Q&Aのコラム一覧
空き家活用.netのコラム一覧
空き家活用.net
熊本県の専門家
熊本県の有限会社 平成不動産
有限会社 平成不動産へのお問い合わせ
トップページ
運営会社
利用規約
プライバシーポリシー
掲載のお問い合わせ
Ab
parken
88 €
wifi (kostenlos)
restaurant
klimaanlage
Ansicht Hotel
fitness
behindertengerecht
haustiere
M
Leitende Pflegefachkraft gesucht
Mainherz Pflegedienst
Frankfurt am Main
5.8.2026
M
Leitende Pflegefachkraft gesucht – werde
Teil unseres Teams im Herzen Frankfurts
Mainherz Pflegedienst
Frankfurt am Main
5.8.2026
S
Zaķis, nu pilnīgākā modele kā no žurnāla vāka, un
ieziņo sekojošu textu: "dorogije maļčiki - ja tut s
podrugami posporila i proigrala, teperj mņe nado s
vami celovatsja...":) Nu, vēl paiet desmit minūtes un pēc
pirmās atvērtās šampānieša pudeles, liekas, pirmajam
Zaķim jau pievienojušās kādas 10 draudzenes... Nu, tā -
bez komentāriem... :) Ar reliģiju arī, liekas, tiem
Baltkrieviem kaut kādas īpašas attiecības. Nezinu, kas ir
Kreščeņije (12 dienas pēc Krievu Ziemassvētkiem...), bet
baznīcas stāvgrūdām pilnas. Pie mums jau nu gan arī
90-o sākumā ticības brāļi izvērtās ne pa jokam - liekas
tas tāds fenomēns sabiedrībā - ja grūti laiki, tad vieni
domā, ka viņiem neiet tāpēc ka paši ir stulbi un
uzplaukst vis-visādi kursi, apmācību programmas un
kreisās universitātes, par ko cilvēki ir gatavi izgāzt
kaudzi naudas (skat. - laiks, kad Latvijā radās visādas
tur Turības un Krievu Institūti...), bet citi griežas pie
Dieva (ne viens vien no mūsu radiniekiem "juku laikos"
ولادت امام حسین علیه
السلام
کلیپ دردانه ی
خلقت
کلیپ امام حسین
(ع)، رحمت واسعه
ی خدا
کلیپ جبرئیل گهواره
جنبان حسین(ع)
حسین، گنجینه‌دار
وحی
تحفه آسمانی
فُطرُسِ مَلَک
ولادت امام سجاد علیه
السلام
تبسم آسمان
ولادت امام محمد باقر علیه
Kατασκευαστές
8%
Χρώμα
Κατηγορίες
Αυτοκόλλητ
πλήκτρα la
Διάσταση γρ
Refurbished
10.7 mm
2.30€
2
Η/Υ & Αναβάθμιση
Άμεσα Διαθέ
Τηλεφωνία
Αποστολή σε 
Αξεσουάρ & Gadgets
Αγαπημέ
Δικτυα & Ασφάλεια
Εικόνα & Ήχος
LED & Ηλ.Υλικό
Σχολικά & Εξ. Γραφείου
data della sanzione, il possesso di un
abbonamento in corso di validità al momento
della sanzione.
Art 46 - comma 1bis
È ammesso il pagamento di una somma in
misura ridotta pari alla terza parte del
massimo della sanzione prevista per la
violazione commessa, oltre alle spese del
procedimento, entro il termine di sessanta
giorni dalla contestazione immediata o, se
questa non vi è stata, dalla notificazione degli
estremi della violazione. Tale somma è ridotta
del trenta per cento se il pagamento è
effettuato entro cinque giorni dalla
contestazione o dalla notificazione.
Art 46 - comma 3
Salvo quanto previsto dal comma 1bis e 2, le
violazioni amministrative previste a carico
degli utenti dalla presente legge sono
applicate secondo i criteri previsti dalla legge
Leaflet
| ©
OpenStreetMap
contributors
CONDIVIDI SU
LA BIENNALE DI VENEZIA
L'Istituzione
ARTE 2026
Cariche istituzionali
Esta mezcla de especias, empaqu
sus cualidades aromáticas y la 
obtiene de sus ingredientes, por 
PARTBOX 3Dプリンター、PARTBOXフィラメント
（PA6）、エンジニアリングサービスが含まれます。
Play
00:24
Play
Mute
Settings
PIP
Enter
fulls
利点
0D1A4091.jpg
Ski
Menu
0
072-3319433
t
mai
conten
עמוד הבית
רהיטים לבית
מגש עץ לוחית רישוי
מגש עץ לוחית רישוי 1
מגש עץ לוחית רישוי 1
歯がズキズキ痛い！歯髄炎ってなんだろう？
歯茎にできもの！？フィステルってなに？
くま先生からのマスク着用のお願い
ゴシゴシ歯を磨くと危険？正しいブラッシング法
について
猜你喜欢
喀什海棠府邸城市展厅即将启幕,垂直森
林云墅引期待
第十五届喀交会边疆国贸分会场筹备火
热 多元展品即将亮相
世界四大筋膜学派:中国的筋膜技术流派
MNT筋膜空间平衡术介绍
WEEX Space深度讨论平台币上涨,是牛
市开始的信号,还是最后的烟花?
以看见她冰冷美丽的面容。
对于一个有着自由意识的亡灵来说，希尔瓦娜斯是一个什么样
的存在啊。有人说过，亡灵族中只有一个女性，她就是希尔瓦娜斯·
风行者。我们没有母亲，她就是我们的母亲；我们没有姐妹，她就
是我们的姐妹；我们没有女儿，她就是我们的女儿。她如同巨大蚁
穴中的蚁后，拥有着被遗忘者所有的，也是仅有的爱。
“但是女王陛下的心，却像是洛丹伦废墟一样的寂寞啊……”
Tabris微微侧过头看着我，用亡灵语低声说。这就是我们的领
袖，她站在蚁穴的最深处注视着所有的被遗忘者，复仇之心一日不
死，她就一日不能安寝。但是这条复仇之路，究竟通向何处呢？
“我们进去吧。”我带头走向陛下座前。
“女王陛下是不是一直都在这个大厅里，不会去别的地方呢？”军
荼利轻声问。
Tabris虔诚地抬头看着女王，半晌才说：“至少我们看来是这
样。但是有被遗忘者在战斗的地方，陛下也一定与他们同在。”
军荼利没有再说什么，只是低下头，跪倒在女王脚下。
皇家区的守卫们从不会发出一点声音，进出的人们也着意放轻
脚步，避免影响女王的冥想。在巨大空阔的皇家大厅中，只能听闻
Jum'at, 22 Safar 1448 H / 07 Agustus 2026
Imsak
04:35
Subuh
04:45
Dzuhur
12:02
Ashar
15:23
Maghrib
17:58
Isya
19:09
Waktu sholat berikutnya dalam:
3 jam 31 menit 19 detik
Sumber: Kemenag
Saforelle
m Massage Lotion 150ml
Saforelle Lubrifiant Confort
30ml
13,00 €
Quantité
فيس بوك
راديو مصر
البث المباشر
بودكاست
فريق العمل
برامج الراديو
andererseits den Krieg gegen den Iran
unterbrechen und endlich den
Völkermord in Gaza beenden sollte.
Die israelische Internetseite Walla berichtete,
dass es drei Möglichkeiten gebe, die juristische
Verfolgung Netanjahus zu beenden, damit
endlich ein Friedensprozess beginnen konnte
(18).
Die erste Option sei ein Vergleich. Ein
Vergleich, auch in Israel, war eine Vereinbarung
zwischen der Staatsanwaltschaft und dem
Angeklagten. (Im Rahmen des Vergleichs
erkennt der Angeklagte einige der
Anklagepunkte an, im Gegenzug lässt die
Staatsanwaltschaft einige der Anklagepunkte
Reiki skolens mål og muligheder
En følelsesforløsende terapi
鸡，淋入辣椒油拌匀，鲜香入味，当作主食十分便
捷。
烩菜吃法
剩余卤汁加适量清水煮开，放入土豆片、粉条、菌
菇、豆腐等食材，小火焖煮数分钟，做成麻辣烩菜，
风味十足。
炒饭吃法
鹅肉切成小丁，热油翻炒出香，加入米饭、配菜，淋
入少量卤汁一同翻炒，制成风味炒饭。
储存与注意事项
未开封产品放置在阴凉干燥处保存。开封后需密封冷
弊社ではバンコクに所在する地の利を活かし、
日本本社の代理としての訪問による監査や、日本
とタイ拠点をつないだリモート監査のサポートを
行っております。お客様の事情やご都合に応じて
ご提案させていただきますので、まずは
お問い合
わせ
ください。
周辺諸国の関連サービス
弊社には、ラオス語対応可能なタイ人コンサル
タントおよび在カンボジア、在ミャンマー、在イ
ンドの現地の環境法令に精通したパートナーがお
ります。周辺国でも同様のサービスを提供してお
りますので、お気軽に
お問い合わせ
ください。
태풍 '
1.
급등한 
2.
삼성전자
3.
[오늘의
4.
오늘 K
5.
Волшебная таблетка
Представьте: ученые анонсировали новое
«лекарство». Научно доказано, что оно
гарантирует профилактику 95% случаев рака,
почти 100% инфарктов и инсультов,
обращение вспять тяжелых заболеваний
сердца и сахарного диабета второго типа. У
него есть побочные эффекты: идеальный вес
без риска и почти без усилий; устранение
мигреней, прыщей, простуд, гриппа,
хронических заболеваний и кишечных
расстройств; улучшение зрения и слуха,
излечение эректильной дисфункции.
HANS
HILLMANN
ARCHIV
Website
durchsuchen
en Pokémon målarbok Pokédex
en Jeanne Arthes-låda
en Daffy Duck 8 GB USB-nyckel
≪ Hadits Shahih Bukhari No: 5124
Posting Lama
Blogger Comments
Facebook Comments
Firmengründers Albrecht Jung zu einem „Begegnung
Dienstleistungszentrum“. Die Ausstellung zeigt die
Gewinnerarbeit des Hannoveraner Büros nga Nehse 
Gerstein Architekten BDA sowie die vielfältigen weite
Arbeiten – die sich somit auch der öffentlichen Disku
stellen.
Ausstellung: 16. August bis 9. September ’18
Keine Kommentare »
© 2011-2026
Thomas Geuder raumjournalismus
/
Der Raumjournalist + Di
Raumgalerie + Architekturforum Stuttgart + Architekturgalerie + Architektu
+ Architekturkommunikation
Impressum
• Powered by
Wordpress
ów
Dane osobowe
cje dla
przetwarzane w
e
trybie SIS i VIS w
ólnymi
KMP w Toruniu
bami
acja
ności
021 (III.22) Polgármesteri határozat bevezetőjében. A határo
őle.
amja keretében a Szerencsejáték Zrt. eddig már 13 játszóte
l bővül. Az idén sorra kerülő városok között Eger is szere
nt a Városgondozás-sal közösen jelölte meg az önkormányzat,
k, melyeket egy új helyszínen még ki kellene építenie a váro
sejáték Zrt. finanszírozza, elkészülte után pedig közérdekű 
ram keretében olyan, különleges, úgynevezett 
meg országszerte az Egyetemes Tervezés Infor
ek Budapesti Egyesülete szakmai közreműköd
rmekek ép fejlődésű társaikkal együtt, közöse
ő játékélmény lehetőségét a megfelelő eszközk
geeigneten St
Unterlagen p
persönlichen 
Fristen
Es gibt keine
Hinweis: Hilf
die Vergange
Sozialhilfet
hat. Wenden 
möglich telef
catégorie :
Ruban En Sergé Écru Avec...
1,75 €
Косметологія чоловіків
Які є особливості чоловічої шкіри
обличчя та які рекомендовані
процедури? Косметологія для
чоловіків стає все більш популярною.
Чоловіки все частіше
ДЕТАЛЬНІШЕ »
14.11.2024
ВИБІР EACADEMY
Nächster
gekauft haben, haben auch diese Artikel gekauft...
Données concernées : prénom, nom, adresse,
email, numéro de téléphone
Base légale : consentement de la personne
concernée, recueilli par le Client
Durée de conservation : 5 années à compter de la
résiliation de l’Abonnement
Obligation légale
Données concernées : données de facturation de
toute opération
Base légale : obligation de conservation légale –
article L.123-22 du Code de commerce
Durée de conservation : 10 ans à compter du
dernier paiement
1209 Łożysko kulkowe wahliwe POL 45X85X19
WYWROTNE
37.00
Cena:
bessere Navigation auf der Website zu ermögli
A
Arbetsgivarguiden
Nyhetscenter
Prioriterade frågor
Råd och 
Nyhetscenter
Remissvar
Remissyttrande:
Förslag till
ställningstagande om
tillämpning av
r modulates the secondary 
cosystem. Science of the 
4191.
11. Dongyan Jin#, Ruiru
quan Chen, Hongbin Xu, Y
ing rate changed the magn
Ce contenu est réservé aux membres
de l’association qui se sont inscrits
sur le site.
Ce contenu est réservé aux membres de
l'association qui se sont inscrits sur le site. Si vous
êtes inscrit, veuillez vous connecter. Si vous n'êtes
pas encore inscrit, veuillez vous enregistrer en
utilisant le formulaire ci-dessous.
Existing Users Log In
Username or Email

=====

## Etkinlik
Yukarıdaki öğelerin en başından "Teil unseres Teams im Herzen Frankfurts" ifadesinin yer aldığı satıra kadar her şeyi, iki uç da dahil olmak üzere, birebir aktarınız.

## Alıştırma Çözümü
Q&Aのコラム一覧
空き家活用.netのコラム一覧
空き家活用.net
熊本県の専門家
熊本県の有限会社 平成不動産
有限会社 平成不動産へのお問い合わせ
トップページ
運営会社
利用規約
プライバシーポリシー
掲載のお問い合わせ
Ab
parken
88 €
wifi (kostenlos)
restaurant
klimaanlage
Ansicht Hotel
fitness
behindertengerecht
haustiere
M
Leitende Pflegefachkraft gesucht
Mainherz Pflegedienst
Frankfurt am Main
5.8.2026
M
Leitende Pflegefachkraft gesucht – werde
Teil unseres Teams im Herzen Frankfurts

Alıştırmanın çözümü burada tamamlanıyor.